■ **Exercise objective**:
Render the records as a JSON list of strings, one string per line, beginning at the start of the records and stopping after the line that contains "Answer: front". Leave out blank lines and the pictures.

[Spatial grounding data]
:::
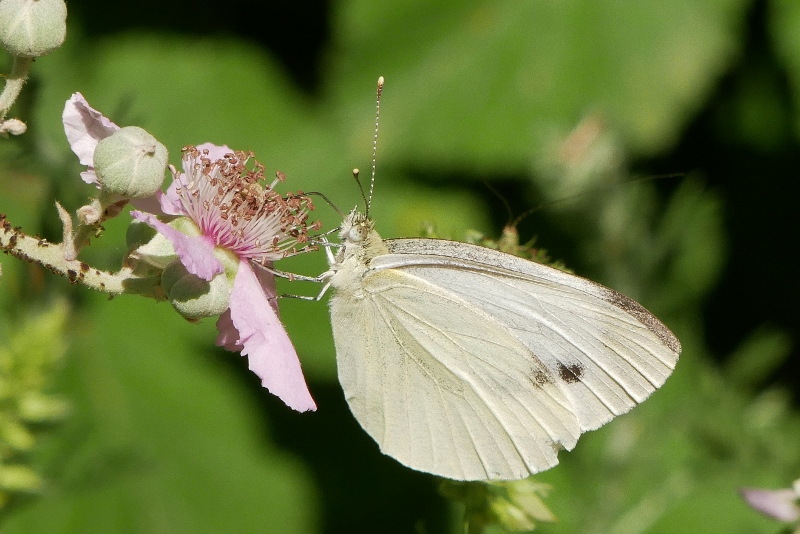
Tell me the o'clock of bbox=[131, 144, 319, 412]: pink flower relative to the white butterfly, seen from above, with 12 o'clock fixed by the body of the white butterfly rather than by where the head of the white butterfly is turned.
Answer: The pink flower is roughly at 11 o'clock from the white butterfly.

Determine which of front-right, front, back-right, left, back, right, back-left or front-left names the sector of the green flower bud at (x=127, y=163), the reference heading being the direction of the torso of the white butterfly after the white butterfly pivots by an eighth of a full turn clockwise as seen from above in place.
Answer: left

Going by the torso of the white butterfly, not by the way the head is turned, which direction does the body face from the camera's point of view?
to the viewer's left
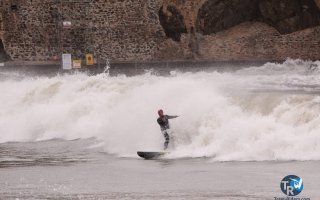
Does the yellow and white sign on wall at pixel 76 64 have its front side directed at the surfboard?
yes

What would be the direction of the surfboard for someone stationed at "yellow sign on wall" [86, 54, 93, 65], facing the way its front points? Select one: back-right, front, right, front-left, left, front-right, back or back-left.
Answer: front

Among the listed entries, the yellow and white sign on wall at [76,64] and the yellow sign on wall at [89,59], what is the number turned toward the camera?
2

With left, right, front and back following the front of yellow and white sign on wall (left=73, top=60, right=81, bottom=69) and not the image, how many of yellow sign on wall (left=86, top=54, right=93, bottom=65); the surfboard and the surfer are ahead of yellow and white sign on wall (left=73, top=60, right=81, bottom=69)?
2

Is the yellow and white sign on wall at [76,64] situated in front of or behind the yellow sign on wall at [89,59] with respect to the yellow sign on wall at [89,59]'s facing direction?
in front

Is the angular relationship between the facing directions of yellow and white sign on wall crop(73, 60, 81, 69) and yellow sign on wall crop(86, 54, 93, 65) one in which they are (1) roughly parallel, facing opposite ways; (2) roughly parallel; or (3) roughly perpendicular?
roughly parallel

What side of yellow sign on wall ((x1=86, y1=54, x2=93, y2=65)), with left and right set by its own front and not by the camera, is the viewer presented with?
front

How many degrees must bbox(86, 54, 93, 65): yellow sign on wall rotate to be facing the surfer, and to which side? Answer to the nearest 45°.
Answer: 0° — it already faces them

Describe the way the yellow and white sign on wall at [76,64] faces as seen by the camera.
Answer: facing the viewer
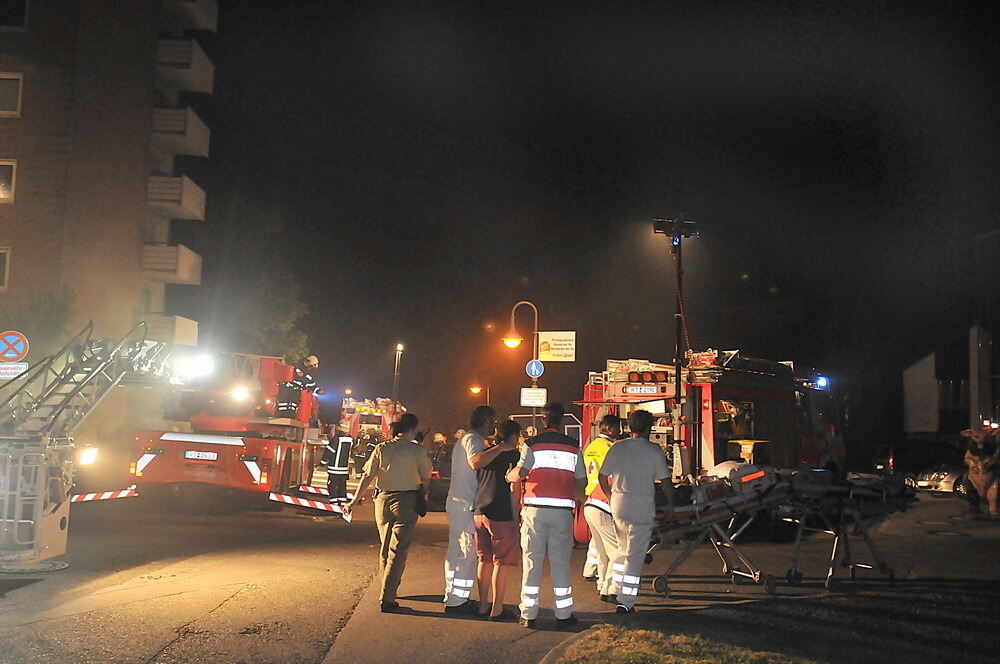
:::
■ **Output for this exercise**:
[
  "Tell me the o'clock of bbox=[131, 144, 319, 412]: pink flower relative to the white butterfly, seen from above, with 12 o'clock fixed by the body of the white butterfly rather than by where the head of the white butterfly is turned.",
  "Answer: The pink flower is roughly at 11 o'clock from the white butterfly.",
  "Determine which of front-right, front, back-right, left, back, right, back-left or front-left names the sector of the green flower bud at (x=127, y=163), the reference heading being the direction of the torso of the white butterfly after the white butterfly pivots by an eighth of a full turn clockwise as seen from above in place.",
  "Answer: left",
  "Going by the torso of the white butterfly, not by the way the head is turned, which direction does the body face from the camera's point of view?",
  "to the viewer's left",
  "Does the yellow and white sign on wall at pixel 76 64 have its front side directed at the surfboard?",
  "yes",
  "What would be the direction of the surfboard for someone stationed at \"yellow sign on wall\" [86, 54, 93, 65], facing the way its front points? Select one: back-right, front, right, front-left, left, front-right, back or back-left.",
  "Answer: front"
]